-------- Page text --------

Let $A$ be an N-function and suppose that
$$\int^{+\infty}_1\frac{A^{-1}(\tau)}{\tau^{1+\frac{1}{n}}}d\tau=+\infty. $$
We denote by $\widehat{A}$ an N-function equal to $A$ near infinity and $\widehat{A}$ satisfies

$$\int^{1}_0\frac{\widehat{A}^{-1}(\tau)}{\tau^{1+\frac{1}{n}}}d\tau<+\infty. $$


Now define an N-function $\widehat{A_1}$ by:
$$\widehat{A_1}^{-1}(t)=\int^t_0\frac{\widehat{A}^{-1}(\tau)}{\tau^{1+\frac{1}{n}}}d\tau $$

and  finally denote by $A_1$ an N-function equal to $A$ near 0 and to $\widehat{A_1}$ near infinity.

If 
$$\int^{+\infty}_{1}\frac{A^{-1}_1(\tau)}{\tau^{1+\frac{1}{n}}}=+\infty $$

we repeat the same construction, then we pose: $A_2=(A_1)_1$, etc.

Let $q(A,n)$ be the smallest integrer $q\geq0$ such that
$$\int^{+\infty}_1\frac{A_q^{-1}(\tau)}{\tau^{1+\frac{1}{n}}}d\tau<+\infty. $$

How do we show that $q(A,n)\leq n$?

--------

Tasks for this exercise:
1) Transcribe the portion of the question about N-functions from "we repeat the" up to and including "that $q(A,n)\leq n$?".
2) In the question about N-functions, what is the N-function $A_1$ equal to near 0 and near infinity?

-------- Material supplied --------

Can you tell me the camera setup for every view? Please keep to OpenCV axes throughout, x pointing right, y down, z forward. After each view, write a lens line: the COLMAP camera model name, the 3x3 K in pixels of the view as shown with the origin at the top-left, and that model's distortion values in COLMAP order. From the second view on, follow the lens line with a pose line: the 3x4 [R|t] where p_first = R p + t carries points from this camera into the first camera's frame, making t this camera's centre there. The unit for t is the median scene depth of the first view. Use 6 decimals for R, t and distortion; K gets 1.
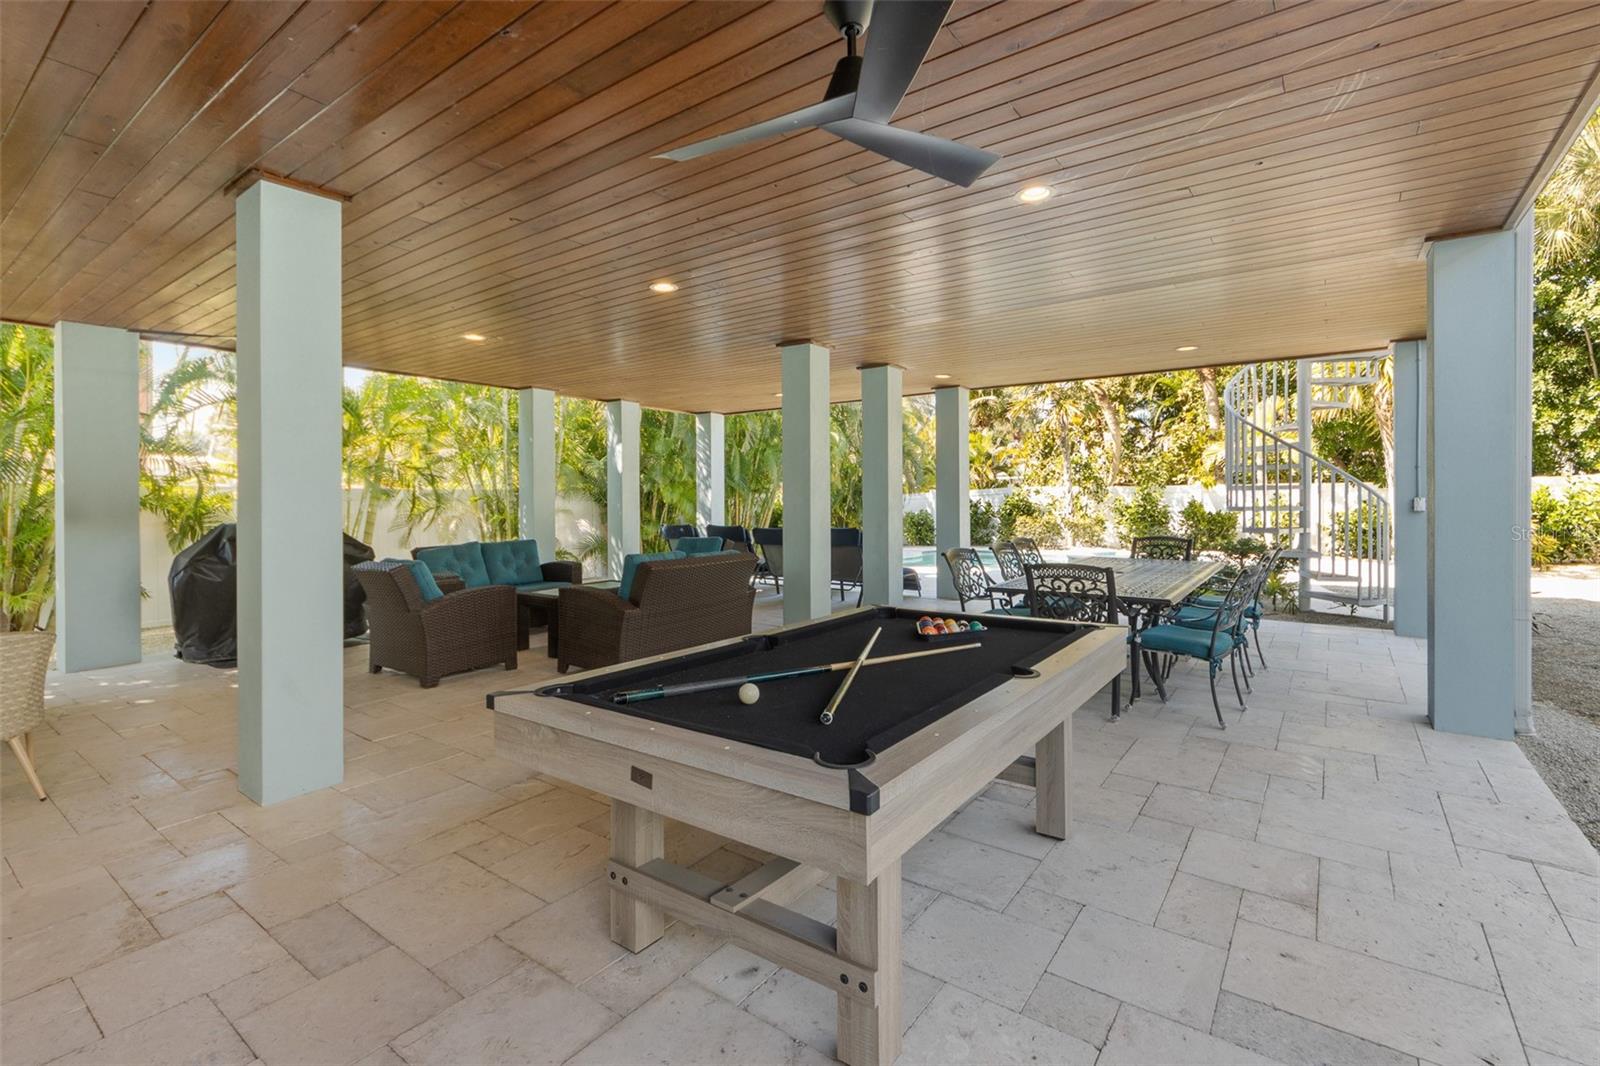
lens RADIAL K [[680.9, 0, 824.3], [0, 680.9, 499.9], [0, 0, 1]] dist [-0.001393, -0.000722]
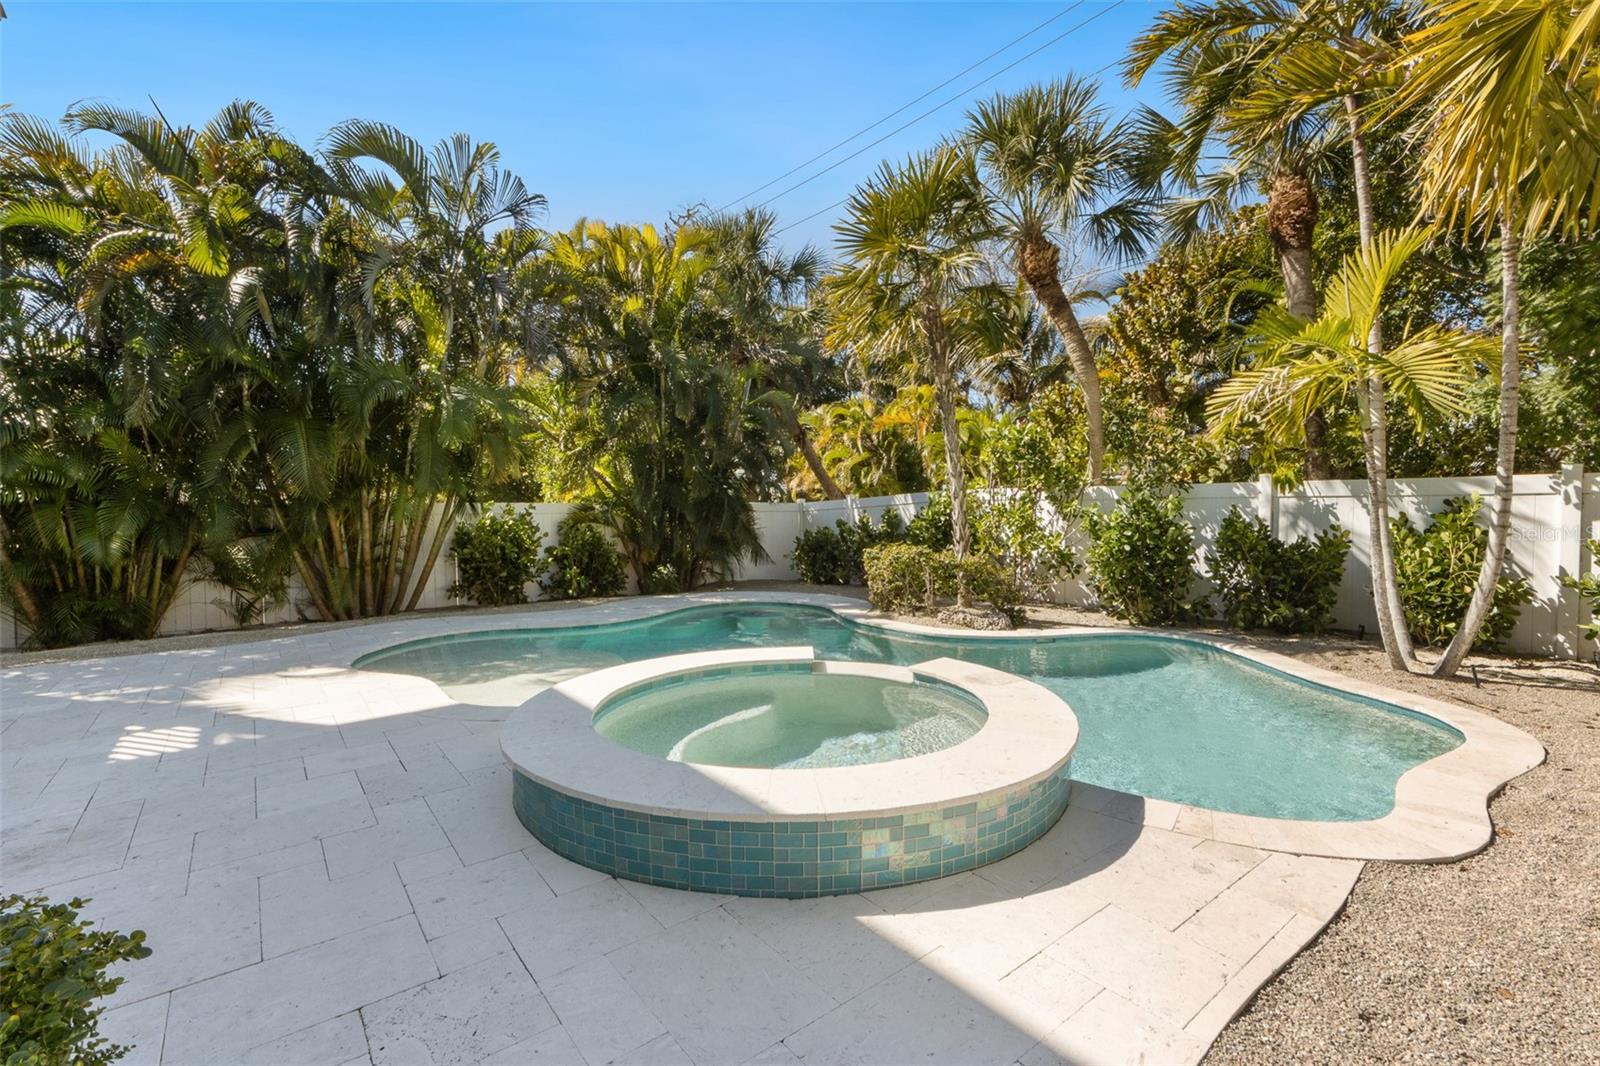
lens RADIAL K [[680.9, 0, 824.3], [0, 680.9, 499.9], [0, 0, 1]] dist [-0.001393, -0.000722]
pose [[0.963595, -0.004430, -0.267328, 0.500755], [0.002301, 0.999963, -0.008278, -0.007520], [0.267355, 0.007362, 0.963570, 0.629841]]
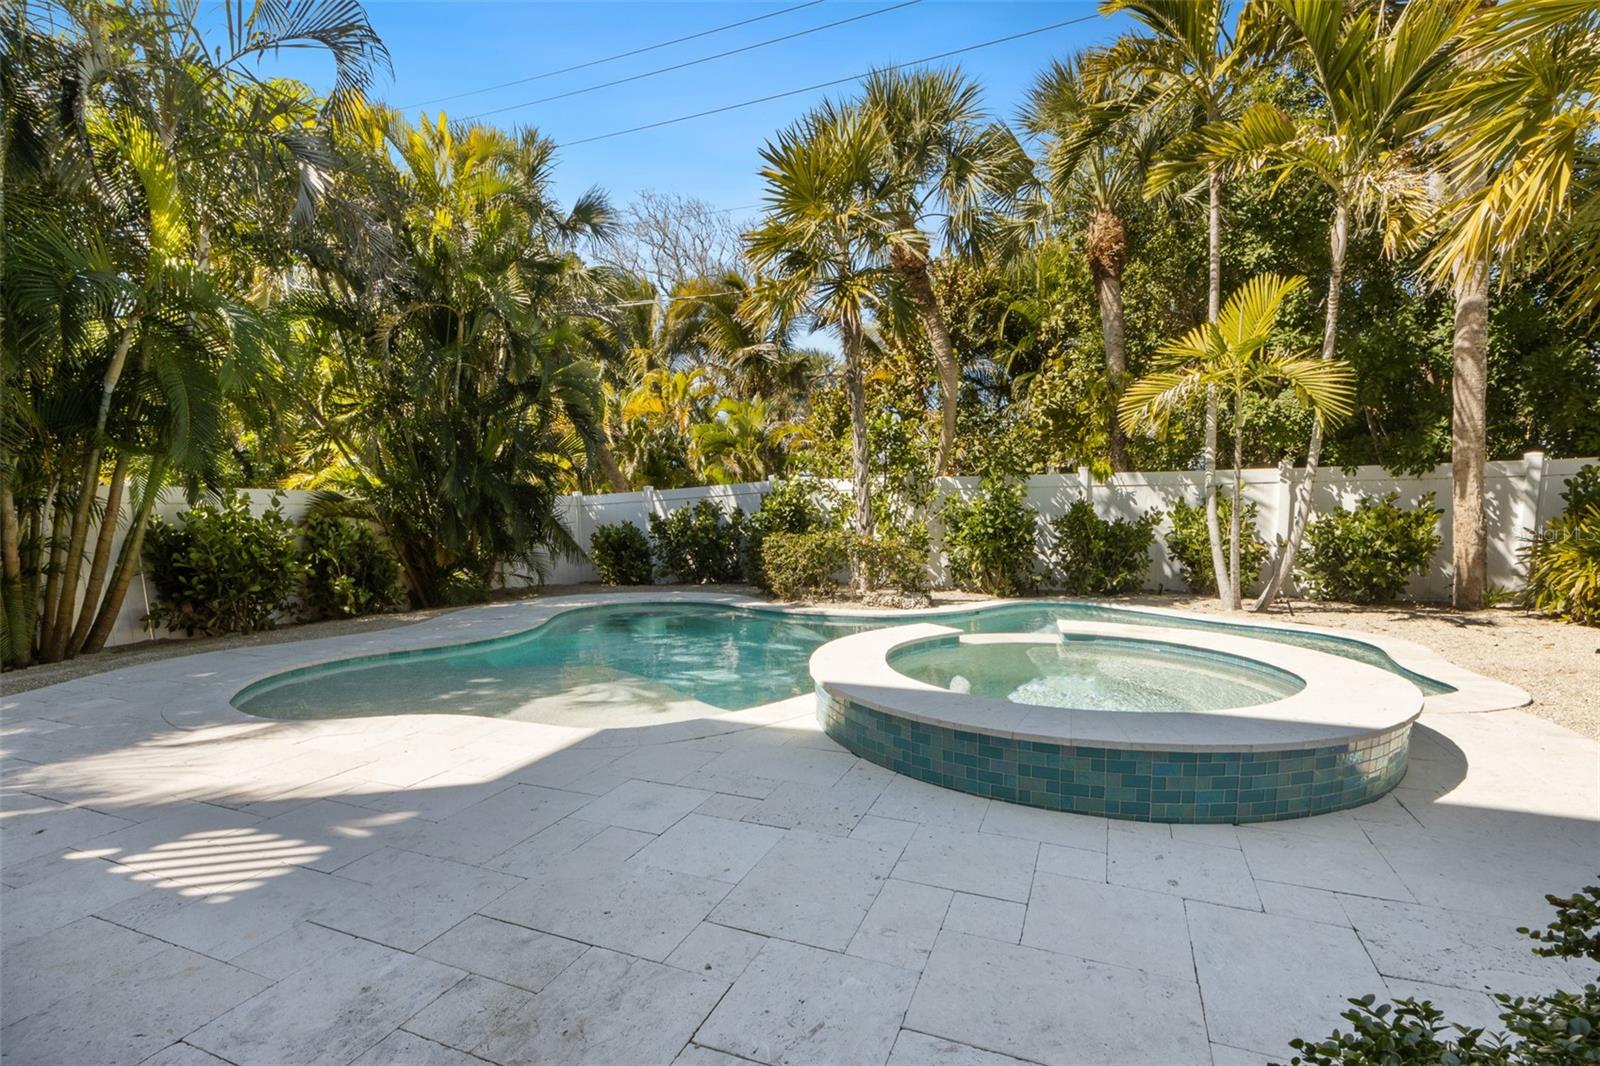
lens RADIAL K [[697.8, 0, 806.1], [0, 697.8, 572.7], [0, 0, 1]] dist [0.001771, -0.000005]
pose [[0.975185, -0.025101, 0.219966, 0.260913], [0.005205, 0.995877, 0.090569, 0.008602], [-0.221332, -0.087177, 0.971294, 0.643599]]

--------
-------- Material supplied --------

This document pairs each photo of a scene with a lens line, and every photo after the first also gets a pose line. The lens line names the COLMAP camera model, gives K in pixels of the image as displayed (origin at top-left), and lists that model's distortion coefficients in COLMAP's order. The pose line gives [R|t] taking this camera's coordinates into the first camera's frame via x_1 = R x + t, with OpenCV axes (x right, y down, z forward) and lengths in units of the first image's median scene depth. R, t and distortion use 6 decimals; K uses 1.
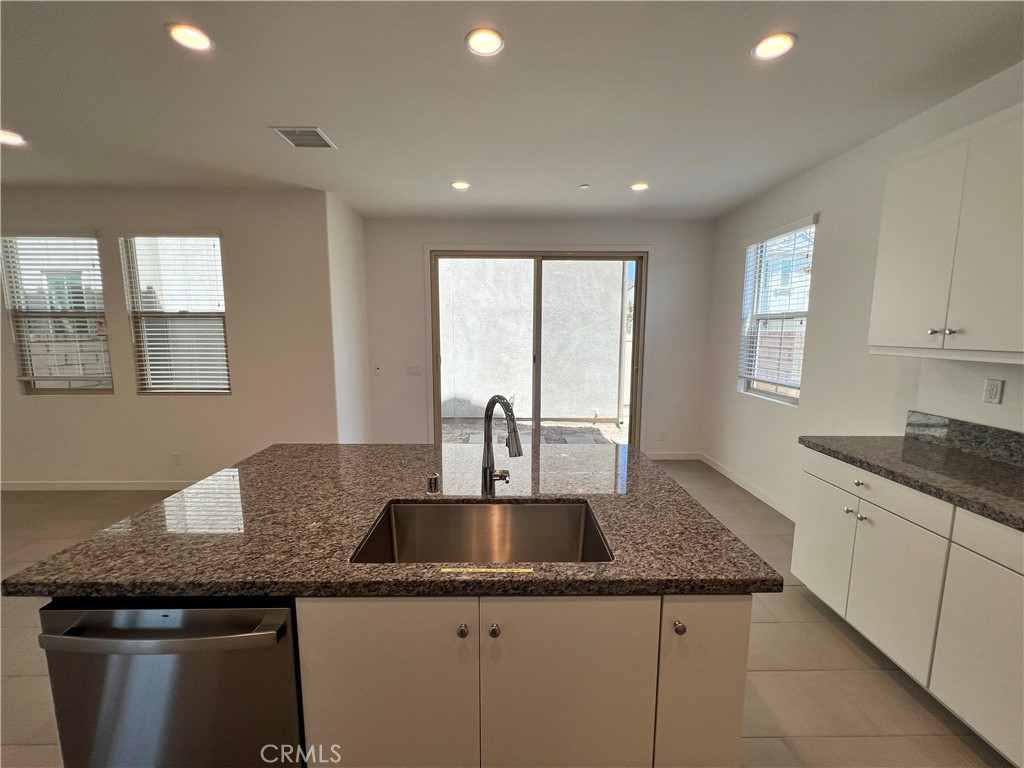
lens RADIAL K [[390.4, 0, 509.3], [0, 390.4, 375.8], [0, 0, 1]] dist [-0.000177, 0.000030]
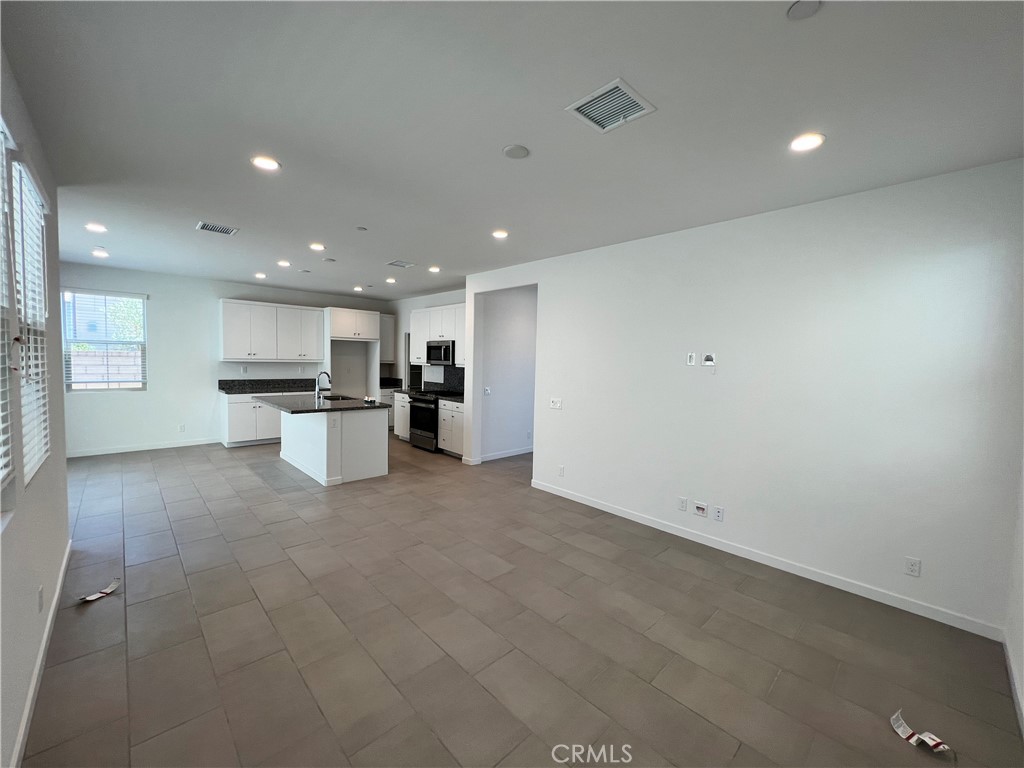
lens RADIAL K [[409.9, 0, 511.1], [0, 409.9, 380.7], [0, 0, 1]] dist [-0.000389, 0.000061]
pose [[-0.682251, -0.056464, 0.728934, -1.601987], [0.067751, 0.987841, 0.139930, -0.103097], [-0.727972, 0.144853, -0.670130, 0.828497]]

--------

Exercise responses:
1)
we repeat the same construction, then we pose: $A_2=(A_1)_1$, etc.

Let $q(A,n)$ be the smallest integrer $q\geq0$ such that
$$\int^{+\infty}_1\frac{A_q^{-1}(\tau)}{\tau^{1+\frac{1}{n}}}d\tau<+\infty. $$

How do we show that $q(A,n)\leq n$?

2) $A_1$ is equal to $A$ near 0 and to $\widehat{A_1}$ near infinity.